▶ [Provided material]:
-----
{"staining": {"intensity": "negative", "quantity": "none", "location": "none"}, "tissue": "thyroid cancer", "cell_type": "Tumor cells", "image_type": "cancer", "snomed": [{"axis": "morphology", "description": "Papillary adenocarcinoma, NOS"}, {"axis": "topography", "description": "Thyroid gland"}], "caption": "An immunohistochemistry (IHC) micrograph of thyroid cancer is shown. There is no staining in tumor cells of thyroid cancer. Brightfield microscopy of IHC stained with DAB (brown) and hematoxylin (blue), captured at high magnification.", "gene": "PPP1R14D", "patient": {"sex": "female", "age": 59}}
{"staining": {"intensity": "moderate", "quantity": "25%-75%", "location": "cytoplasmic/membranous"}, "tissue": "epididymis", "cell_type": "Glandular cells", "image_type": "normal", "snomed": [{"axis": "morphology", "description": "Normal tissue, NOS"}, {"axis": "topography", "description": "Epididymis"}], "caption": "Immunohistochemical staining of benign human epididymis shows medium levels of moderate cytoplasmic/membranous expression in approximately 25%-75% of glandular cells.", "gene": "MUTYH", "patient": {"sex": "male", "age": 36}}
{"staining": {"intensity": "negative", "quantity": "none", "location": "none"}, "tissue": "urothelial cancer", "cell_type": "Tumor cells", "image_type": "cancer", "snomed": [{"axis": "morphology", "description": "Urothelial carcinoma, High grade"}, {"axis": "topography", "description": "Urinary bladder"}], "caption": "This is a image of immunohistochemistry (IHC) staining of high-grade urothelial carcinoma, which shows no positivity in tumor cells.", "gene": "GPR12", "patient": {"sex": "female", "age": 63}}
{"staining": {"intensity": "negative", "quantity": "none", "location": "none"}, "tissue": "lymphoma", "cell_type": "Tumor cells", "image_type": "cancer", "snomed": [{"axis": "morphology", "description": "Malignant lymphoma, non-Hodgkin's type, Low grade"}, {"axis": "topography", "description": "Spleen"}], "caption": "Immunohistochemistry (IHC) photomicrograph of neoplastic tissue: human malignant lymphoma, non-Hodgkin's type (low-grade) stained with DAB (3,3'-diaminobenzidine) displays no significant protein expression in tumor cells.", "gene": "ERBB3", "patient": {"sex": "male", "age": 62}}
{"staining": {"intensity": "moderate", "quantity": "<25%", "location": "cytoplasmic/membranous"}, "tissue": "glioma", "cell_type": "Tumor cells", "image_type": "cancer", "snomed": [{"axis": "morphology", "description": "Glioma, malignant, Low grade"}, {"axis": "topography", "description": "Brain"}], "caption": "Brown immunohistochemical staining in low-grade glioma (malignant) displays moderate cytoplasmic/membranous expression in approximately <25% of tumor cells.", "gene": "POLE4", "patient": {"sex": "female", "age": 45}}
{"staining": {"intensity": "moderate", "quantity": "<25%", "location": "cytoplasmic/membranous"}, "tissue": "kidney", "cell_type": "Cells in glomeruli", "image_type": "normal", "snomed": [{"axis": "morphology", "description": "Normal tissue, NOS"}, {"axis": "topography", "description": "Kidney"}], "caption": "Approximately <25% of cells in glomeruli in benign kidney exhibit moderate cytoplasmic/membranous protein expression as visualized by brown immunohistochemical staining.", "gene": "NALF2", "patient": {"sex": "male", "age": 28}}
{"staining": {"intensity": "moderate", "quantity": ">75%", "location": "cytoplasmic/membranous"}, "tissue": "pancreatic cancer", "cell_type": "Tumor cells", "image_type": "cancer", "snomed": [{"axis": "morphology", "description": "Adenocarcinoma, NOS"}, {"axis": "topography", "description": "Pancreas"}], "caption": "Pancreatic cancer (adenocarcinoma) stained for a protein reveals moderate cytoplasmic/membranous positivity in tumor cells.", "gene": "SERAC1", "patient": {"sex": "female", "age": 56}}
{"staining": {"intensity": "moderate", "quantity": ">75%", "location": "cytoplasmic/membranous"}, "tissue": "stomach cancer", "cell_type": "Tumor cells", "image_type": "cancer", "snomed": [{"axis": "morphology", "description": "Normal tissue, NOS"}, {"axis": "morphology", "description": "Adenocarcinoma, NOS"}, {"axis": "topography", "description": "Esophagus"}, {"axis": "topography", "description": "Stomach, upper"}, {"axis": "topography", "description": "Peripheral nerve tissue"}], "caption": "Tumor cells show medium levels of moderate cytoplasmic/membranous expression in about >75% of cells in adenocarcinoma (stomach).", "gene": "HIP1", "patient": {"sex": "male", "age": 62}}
-----
▶ [Task to carry out]:
Go through the entries and restate each one exactly.

▶ [Result for this exercise]:
{"staining": {"intensity": "negative", "quantity": "none", "location": "none"}, "tissue": "thyroid cancer", "cell_type": "Tumor cells", "image_type": "cancer", "snomed": [{"axis": "morphology", "description": "Papillary adenocarcinoma, NOS"}, {"axis": "topography", "description": "Thyroid gland"}], "caption": "An immunohistochemistry (IHC) micrograph of thyroid cancer is shown. There is no staining in tumor cells of thyroid cancer. Brightfield microscopy of IHC stained with DAB (brown) and hematoxylin (blue), captured at high magnification.", "gene": "PPP1R14D", "patient": {"sex": "female", "age": 59}}
{"staining": {"intensity": "moderate", "quantity": "25%-75%", "location": "cytoplasmic/membranous"}, "tissue": "epididymis", "cell_type": "Glandular cells", "image_type": "normal", "snomed": [{"axis": "morphology", "description": "Normal tissue, NOS"}, {"axis": "topography", "description": "Epididymis"}], "caption": "Immunohistochemical staining of benign human epididymis shows medium levels of moderate cytoplasmic/membranous expression in approximately 25%-75% of glandular cells.", "gene": "MUTYH", "patient": {"sex": "male", "age": 36}}
{"staining": {"intensity": "negative", "quantity": "none", "location": "none"}, "tissue": "urothelial cancer", "cell_type": "Tumor cells", "image_type": "cancer", "snomed": [{"axis": "morphology", "description": "Urothelial carcinoma, High grade"}, {"axis": "topography", "description": "Urinary bladder"}], "caption": "This is a image of immunohistochemistry (IHC) staining of high-grade urothelial carcinoma, which shows no positivity in tumor cells.", "gene": "GPR12", "patient": {"sex": "female", "age": 63}}
{"staining": {"intensity": "negative", "quantity": "none", "location": "none"}, "tissue": "lymphoma", "cell_type": "Tumor cells", "image_type": "cancer", "snomed": [{"axis": "morphology", "description": "Malignant lymphoma, non-Hodgkin's type, Low grade"}, {"axis": "topography", "description": "Spleen"}], "caption": "Immunohistochemistry (IHC) photomicrograph of neoplastic tissue: human malignant lymphoma, non-Hodgkin's type (low-grade) stained with DAB (3,3'-diaminobenzidine) displays no significant protein expression in tumor cells.", "gene": "ERBB3", "patient": {"sex": "male", "age": 62}}
{"staining": {"intensity": "moderate", "quantity": "<25%", "location": "cytoplasmic/membranous"}, "tissue": "glioma", "cell_type": "Tumor cells", "image_type": "cancer", "snomed": [{"axis": "morphology", "description": "Glioma, malignant, Low grade"}, {"axis": "topography", "description": "Brain"}], "caption": "Brown immunohistochemical staining in low-grade glioma (malignant) displays moderate cytoplasmic/membranous expression in approximately <25% of tumor cells.", "gene": "POLE4", "patient": {"sex": "female", "age": 45}}
{"staining": {"intensity": "moderate", "quantity": "<25%", "location": "cytoplasmic/membranous"}, "tissue": "kidney", "cell_type": "Cells in glomeruli", "image_type": "normal", "snomed": [{"axis": "morphology", "description": "Normal tissue, NOS"}, {"axis": "topography", "description": "Kidney"}], "caption": "Approximately <25% of cells in glomeruli in benign kidney exhibit moderate cytoplasmic/membranous protein expression as visualized by brown immunohistochemical staining.", "gene": "NALF2", "patient": {"sex": "male", "age": 28}}
{"staining": {"intensity": "moderate", "quantity": ">75%", "location": "cytoplasmic/membranous"}, "tissue": "pancreatic cancer", "cell_type": "Tumor cells", "image_type": "cancer", "snomed": [{"axis": "morphology", "description": "Adenocarcinoma, NOS"}, {"axis": "topography", "description": "Pancreas"}], "caption": "Pancreatic cancer (adenocarcinoma) stained for a protein reveals moderate cytoplasmic/membranous positivity in tumor cells.", "gene": "SERAC1", "patient": {"sex": "female", "age": 56}}
{"staining": {"intensity": "moderate", "quantity": ">75%", "location": "cytoplasmic/membranous"}, "tissue": "stomach cancer", "cell_type": "Tumor cells", "image_type": "cancer", "snomed": [{"axis": "morphology", "description": "Normal tissue, NOS"}, {"axis": "morphology", "description": "Adenocarcinoma, NOS"}, {"axis": "topography", "description": "Esophagus"}, {"axis": "topography", "description": "Stomach, upper"}, {"axis": "topography", "description": "Peripheral nerve tissue"}], "caption": "Tumor cells show medium levels of moderate cytoplasmic/membranous expression in about >75% of cells in adenocarcinoma (stomach).", "gene": "HIP1", "patient": {"sex": "male", "age": 62}}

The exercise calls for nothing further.